Second, is it really NATO's job to protect former Soviet states from Russia? This goes back to the still-unresolved question of why NATO continues to exist after the Cold War. If it's here to promote democracy and self-determination globally, then inviting in Georgia or Ukraine might make sense. If it's just about protecting the core North American and European member-states, then why should they stick their necks out for Ukraine?

This question is particularly touchy right now because it gets to a much larger debate about what sort of responsibility democratic countries have toward the rest of the world. Should the US and its allies be out in the world defending global principles of freedom and democracy, or is it their job to protect their own citizens first? These are big questions in the West right now, so the arguments about NATO enlargement are about a lot more than NATO.

9. I skipped to the bottom. What's going to happen next?

In the immediate future, expect more tension between NATO and Russia — but probably not war. On April 1st, NATO decided to suspend all civilian and military cooperation with Russia over the Ukraine crisis. These collaboration mechanisms were used as means of building trust between the two sides, but NATO has clearly made a decision that Moscow is not to be trusted.

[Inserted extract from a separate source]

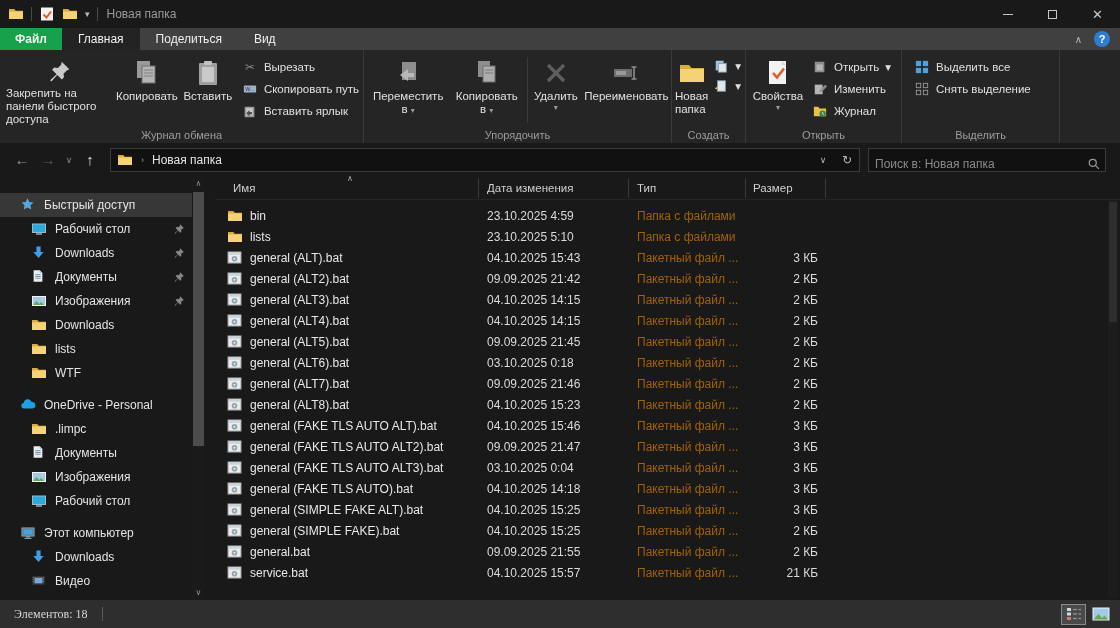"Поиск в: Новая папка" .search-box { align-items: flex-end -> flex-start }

But Moscow isn't stupid: Russian leaders know they can't win a war against NATO. There's real concern that Russia might attempt to annex the largely ethnic Russian areas in Eastern Ukraine. If they do, this could provoke NATO military deployments in Eastern Europe closer to Russia, which would worsen tension further. The incentives are aligned against further Russian provocations, but it's hard to know what Putin is thinking for sure.

How this crisis plays out is actually pretty important to the future of NATO. Before the invasion of Crimea, NATO was facing an existential crisis: the original mission of opposing Russian aggression seemed to be evaporating. Either it was going to redefine itself as a collective security agreement, concerned with doing things like the 2011 Libya intervention, or it was risking obsolescence.

But if Russia is determined to throw its weight around in Eastern Europe again, NATO's original mission may be revived: countering a threat to Europe's east. Meet the New NATO, same as the old NATO.